To-do item:
Find the line with "Phase 2 study" in the entries below. Repeat it, every following line, and the line with "Since 1950, pre-election-y", exactly and with nothing added.

Available data:
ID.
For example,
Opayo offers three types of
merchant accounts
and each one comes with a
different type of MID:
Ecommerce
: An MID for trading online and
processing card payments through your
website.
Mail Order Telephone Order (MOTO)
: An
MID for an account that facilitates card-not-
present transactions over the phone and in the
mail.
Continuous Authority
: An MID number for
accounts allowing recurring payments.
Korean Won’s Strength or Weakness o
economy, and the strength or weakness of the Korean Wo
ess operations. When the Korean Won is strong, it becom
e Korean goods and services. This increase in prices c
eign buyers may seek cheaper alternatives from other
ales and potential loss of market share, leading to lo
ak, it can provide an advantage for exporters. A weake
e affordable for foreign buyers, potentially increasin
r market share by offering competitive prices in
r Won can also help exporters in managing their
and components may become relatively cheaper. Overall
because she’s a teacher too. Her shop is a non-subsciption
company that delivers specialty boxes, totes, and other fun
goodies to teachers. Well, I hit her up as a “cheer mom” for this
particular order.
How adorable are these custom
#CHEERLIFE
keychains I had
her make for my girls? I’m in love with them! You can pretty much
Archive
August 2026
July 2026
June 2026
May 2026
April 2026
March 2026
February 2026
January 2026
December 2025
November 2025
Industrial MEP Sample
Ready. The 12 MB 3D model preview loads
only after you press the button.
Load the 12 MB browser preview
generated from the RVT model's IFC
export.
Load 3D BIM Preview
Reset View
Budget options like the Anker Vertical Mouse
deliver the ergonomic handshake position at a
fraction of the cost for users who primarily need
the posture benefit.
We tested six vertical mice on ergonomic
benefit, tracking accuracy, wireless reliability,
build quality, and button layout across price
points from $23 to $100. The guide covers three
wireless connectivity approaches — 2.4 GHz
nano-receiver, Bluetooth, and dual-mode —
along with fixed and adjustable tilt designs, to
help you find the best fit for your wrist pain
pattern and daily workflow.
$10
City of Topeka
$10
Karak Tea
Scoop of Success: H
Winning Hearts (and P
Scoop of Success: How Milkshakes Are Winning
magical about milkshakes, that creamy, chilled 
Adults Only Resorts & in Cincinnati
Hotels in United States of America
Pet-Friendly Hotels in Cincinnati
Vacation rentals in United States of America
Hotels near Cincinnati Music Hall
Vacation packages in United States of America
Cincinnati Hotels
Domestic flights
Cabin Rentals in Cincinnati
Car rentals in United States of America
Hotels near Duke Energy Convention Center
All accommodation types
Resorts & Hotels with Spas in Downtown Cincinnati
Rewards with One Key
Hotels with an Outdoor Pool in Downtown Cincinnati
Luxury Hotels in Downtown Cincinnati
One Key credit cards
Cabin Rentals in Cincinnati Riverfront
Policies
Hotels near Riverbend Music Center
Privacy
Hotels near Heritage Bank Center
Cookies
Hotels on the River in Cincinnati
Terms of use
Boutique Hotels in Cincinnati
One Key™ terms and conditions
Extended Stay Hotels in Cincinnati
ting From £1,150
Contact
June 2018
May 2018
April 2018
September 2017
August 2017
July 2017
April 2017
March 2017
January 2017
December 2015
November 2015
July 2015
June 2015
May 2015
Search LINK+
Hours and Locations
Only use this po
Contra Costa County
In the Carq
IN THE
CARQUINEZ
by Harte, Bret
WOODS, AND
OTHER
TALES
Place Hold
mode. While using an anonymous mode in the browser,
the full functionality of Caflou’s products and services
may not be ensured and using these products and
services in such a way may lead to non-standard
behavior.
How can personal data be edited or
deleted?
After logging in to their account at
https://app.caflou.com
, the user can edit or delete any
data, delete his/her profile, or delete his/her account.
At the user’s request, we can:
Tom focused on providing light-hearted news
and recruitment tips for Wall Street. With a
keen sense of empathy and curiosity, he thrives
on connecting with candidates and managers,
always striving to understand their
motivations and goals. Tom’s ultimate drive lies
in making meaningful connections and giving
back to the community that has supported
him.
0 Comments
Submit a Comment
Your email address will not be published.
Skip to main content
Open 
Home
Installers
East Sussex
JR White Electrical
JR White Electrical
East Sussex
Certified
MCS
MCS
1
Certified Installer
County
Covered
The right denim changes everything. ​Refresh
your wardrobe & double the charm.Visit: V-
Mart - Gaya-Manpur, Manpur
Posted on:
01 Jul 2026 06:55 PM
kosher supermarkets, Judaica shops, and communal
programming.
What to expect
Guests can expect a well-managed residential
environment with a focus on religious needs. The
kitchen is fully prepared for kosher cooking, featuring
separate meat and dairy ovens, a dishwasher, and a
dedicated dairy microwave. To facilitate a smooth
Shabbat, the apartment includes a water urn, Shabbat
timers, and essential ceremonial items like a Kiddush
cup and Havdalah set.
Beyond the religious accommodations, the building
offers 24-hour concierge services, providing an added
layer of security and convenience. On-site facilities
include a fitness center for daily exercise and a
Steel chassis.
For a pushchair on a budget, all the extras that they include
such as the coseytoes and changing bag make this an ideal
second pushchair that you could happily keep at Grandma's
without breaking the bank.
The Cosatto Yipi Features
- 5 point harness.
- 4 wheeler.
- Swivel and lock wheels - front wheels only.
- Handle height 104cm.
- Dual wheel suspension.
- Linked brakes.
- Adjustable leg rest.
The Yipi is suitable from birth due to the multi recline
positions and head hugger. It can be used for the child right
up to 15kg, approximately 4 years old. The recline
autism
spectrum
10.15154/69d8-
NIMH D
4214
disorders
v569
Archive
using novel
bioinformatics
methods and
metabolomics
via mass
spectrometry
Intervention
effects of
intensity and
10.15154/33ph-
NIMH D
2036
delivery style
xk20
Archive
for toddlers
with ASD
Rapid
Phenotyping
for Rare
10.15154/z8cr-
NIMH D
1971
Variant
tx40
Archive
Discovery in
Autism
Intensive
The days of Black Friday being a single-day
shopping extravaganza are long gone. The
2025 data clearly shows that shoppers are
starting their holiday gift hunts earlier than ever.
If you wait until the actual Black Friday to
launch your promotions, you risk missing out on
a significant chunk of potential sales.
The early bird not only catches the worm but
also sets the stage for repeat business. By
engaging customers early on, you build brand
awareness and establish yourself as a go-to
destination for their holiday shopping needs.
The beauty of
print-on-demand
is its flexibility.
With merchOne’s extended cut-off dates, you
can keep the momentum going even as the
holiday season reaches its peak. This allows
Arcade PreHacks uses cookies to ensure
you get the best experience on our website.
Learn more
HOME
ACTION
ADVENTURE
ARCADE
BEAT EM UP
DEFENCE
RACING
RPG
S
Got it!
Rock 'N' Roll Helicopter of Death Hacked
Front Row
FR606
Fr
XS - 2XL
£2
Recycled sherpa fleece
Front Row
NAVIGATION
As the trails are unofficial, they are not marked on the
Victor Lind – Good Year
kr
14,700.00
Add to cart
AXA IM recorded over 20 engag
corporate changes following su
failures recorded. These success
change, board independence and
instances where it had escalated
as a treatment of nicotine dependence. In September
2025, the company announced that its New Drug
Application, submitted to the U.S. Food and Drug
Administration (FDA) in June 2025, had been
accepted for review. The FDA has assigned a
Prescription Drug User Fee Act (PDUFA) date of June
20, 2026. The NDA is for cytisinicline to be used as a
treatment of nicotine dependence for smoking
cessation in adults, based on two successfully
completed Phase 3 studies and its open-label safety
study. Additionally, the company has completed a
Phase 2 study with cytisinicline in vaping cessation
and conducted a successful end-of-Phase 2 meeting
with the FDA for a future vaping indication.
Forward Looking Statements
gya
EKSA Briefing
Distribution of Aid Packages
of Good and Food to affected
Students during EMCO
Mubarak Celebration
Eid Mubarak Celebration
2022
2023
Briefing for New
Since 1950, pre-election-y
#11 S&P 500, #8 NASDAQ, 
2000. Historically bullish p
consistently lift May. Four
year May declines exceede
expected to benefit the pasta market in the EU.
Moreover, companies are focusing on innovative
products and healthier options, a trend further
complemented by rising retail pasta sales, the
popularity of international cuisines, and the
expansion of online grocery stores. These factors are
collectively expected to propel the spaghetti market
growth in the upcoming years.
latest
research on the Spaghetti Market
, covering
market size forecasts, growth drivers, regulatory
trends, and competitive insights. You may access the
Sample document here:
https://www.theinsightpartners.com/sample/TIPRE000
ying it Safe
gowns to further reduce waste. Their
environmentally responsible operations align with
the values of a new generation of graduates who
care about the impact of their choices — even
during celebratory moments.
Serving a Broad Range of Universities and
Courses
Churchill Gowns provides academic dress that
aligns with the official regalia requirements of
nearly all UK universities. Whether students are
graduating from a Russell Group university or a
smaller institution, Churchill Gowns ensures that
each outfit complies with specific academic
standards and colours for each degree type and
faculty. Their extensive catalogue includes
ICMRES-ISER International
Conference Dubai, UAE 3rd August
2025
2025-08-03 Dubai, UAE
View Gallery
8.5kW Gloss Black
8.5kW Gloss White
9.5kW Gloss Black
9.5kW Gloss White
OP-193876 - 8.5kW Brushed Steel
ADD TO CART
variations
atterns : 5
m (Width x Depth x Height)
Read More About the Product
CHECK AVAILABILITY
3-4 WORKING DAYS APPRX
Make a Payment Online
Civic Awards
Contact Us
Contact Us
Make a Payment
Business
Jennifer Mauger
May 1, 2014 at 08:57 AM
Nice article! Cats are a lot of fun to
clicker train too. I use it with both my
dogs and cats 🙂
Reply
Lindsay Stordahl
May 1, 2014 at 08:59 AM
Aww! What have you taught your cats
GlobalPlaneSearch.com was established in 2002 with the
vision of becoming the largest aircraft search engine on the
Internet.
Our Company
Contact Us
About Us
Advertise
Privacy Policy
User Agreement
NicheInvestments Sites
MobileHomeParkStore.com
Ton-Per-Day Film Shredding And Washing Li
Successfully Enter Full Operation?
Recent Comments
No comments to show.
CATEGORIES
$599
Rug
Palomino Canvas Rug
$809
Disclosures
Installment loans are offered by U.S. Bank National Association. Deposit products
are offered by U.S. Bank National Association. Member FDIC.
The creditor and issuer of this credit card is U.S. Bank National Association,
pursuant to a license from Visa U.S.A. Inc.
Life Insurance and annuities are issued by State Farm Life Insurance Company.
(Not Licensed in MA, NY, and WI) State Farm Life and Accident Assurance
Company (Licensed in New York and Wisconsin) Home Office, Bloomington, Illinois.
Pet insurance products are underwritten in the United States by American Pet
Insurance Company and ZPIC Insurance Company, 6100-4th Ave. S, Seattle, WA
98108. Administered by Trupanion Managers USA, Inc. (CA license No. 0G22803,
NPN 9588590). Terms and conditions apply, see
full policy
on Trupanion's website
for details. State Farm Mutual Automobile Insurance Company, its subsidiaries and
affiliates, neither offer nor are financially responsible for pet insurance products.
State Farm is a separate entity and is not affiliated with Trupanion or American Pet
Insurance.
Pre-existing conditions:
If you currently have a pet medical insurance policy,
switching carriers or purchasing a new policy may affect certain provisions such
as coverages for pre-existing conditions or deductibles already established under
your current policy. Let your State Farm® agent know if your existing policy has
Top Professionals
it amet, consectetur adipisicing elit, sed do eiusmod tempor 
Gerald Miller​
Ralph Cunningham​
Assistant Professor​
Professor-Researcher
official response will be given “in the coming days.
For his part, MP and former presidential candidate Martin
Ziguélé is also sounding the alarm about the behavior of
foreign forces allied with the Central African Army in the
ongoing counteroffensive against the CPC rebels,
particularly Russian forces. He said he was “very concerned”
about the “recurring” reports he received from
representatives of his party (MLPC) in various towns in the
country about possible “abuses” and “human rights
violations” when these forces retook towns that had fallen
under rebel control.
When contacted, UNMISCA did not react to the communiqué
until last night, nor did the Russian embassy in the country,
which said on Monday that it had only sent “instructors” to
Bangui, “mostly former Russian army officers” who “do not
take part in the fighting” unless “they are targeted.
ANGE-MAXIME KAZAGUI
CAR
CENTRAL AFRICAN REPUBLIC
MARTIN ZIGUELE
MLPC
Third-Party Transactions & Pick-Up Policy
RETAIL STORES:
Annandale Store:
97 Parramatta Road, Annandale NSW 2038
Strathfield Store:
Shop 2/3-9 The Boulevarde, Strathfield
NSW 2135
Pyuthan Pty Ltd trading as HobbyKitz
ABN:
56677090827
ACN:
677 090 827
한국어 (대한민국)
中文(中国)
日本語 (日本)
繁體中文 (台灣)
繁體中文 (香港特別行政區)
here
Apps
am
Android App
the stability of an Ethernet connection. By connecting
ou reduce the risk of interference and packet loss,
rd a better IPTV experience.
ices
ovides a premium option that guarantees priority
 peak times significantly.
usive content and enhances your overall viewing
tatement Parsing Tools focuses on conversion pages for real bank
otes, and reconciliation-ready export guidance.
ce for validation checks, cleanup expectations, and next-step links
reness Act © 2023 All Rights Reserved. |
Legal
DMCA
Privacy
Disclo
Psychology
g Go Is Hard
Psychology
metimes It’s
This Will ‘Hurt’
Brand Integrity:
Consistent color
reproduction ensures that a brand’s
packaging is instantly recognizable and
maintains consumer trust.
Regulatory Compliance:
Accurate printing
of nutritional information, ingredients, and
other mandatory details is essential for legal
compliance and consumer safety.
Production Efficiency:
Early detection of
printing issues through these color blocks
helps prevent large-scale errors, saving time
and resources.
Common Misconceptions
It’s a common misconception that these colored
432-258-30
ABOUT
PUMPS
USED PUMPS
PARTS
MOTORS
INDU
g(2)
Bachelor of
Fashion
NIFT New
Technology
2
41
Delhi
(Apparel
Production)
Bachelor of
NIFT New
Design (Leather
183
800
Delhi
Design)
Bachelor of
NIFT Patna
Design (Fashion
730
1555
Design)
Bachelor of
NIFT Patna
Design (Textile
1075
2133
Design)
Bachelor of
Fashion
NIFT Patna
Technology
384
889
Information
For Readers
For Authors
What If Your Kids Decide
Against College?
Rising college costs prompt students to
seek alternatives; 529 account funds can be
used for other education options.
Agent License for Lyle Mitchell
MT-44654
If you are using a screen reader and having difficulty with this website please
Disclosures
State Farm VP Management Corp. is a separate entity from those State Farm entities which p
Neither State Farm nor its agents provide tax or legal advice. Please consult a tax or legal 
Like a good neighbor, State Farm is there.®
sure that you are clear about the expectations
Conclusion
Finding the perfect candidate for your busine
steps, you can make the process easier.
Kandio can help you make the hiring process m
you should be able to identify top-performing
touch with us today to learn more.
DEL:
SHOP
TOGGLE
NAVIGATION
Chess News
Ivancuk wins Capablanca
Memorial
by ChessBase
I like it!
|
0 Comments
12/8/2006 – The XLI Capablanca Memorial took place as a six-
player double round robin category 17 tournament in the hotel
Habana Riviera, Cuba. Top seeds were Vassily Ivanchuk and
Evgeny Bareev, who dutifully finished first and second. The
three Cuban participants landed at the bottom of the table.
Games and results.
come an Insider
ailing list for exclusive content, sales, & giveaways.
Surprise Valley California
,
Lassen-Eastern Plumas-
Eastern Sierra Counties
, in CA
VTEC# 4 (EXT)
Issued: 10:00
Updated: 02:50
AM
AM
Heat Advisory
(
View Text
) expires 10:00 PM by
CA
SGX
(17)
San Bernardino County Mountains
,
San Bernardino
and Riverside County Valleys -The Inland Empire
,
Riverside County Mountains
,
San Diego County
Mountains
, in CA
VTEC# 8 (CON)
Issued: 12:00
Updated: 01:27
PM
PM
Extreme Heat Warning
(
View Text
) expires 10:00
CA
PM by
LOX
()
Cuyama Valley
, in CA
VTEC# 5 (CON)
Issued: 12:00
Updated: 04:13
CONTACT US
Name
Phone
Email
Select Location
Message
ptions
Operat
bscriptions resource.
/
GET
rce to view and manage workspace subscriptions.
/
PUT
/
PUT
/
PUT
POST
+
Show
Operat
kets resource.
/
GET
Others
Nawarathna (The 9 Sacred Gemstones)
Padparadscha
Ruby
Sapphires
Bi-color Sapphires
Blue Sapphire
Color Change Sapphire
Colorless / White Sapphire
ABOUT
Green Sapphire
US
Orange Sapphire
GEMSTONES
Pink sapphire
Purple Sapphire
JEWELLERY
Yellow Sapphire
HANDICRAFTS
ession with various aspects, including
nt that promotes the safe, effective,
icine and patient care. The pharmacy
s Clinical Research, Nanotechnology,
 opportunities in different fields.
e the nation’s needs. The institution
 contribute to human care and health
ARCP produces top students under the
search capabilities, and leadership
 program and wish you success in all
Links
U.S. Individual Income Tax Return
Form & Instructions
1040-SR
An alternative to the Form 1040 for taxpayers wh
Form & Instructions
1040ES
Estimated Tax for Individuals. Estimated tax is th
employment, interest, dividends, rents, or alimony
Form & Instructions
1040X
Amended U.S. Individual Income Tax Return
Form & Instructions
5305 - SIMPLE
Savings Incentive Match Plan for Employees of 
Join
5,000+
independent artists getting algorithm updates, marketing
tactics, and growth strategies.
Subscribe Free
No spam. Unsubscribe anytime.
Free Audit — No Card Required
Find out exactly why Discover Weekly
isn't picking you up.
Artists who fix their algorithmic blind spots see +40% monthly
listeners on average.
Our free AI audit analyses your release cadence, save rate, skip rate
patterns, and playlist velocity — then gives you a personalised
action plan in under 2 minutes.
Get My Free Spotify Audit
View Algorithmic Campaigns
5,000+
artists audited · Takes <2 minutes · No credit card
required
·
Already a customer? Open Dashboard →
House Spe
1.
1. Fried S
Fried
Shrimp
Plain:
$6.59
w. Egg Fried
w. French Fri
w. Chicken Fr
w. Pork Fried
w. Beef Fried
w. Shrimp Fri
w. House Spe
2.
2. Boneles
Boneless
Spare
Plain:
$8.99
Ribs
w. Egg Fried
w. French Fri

Response:
Phase 2 study with cytisinicline in vaping cessation
and conducted a successful end-of-Phase 2 meeting
with the FDA for a future vaping indication.
Forward Looking Statements
gya
EKSA Briefing
Distribution of Aid Packages
of Good and Food to affected
Students during EMCO
Mubarak Celebration
Eid Mubarak Celebration
2022
2023
Briefing for New
Since 1950, pre-election-y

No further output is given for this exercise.